L’important dans cette situation n’est-il pas de raisonner en flux financier cohérent pour les créateurs (entrepreneurs), les utilisateurs (consommateurs) et le mixte des deux. Pourquoi le mixte des deux ? Une minorité invente, crée et la majorité doit consommer pour faire « vivre » les inventions et permettre à la minorité de percevoir un juste retour financier et surtout lui donner envie de continuer de mettre le fruit de leur inventivité à la disposition de tous. Juste retour financier, qui ne pouvant consommer, va être investi sur les marchés boursiers ou autres développements. C’est là que le bât blesse, car c’est ici qu’interviennent les distorsions comptables avec, par exemple, l’effet mark-to-market comptable en Bourse. Personnellement je ne connais pas beaucoup de créateurs qui remettent quantité de leurs capitaux dans le circuit de consommation, faute de temps ou alors, dans des biens d’un certain prix dont la vitesse de circulation et le retour économique n’est pas évident. Exemple : œuvres d’arts, investissements immobiliers ou mobiliers qui là aussi ne sont que très rarement des moteurs économiques permanents et récurrents. Combien des créateurs ne sont-ils pas dans le cas d’une consommation somme toute assez maigre, en terme de vitesse de circulation économique et en potentiel financier non remis en réelle circulation économique mais épargné et placé sur des
investissement boursiers ou autres ? Investissements qui évoluant au gré de valorisations comptables présentées abusivement en terme de réalité financière, viennent encore plus déstabiliser le circuit économique…d’autant plus qu’elles s’effondrent avec les krachs
comptables boursiers présentés comme des krachs financiers. Le temps n’est-il pas venu de passer de l’économie financière sous dépendance mathématique et comptable à la physique financière et économique des « fluides » ?
3) Situer pour mieux agir :
La vitesse de circulation doit-être réfléchie sur le plus grand nombre possible et dans les meilleures conditions écologiques possibles. Pour cela, soit nous répartissons le travail pendant la phase de révolution industrielle, technique et humaine soit nous persévérons dans notre auto destruction régulière (avec risque de guerre) dans le tout pour un
minimum et le peu (avec endettement pour eux ou pour l’Etat) pour le plus nombre. Plus grand nombre qui nourrit à la médiatisation de certains effets de la « richesse » risque de générer des comportements négatifs. Notre challenge actuel n’est-il pas de nous extraire de nos croyances (étayées ou non) pour en revenir à un schéma de base assez simple de fiabilité SOCIOlogique, ECOnomique, POlitique et FInancier entre les consommateurs et les créateurs. Ces dernières années nous avons épargné des capitaux sur des valeurs faussées par la comptabilité via l’effet mark-to-market qui fausse les valorisations boursières quotidiennes à plus de 90% et qui fait fi de la réelle liquidité.
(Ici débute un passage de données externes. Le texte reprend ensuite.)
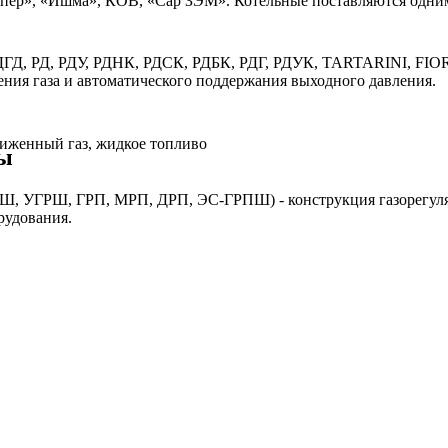
пер», «Ишма», КОВ, «Сар ЗЭМ». Котельные поставляются одним
 РДГД, РД, РДУ, РДНК, РДСК, РДБК, РДГ, РДУК, TARTARINI, 
ния газа и автоматического поддержания выходного давления.
жиженный газ, жидкое топливо
ы
Ш, УГРШ, ГРП, МРП, ДРП, ЭС-ГРПШ) - конструкция газорегуля
рудования.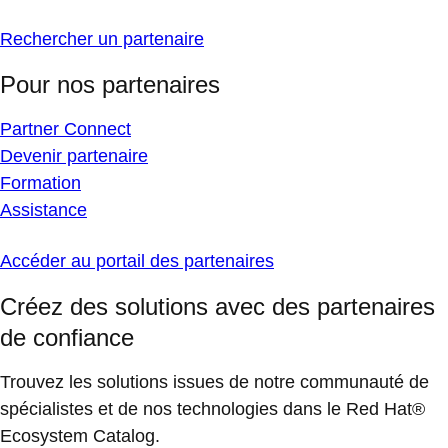
Rechercher un partenaire
Pour nos partenaires
Partner Connect
Devenir partenaire
Formation
Assistance
Accéder au portail des partenaires
Créez des solutions avec des partenaires
de confiance
Trouvez les solutions issues de notre communauté de
spécialistes et de nos technologies dans le Red Hat®
Ecosystem Catalog.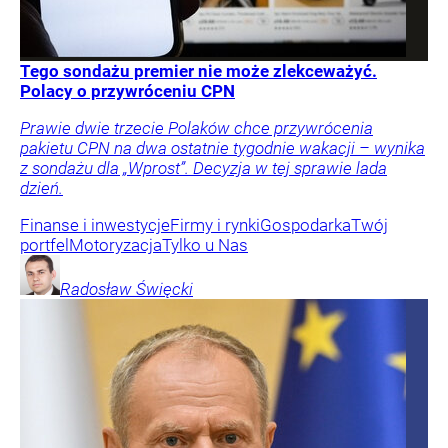
Tego sondażu premier nie może zlekceważyć.
Polacy o przywróceniu CPN
Prawie dwie trzecie Polaków chce przywrócenia
pakietu CPN na dwa ostatnie tygodnie wakacji – wynika
z sondażu dla „Wprost”. Decyzja w tej sprawie lada
dzień.
Finanse i inwestycje
Firmy i rynki
Gospodarka
Twój
portfel
Motoryzacja
Tylko u Nas
Radosław
Święcki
Les krachs répétitifs quasi métronomiques nés de cette aberration détruisent régulièrement des montant financiers de plus en plus colossaux dû au fait de l’assimilation erronée des chiffres financiers élevés à l’hélium des règles comptables au rang de réalité financière. Ce faisant, alors que l’économie devrait une pyramide dont la base est économique et la
pointe financière, nous avons mis en place des pyramides reposant sur une pointe financière, pointe financière boostée au premier étage par les règles comptables qui fausse les décisions politiques et économiques pour en arriver à des conséquences et décisions pouvant s’avérer de plus catastrophiques en terme sociologique A votre avis, qu’en serait-il si le « système » comptable n’avait pas opté ou accepté la « trituration » des réalités financières et avait remis le circuit économique à sa juste place en défaveur d’une logique faussant l’ensemble des données SOCIOlogiques, ECOnomiques POlitiques et FInancières….. Et si nous avions là une voie d’étude, de réflexion et de résolution ? Merci.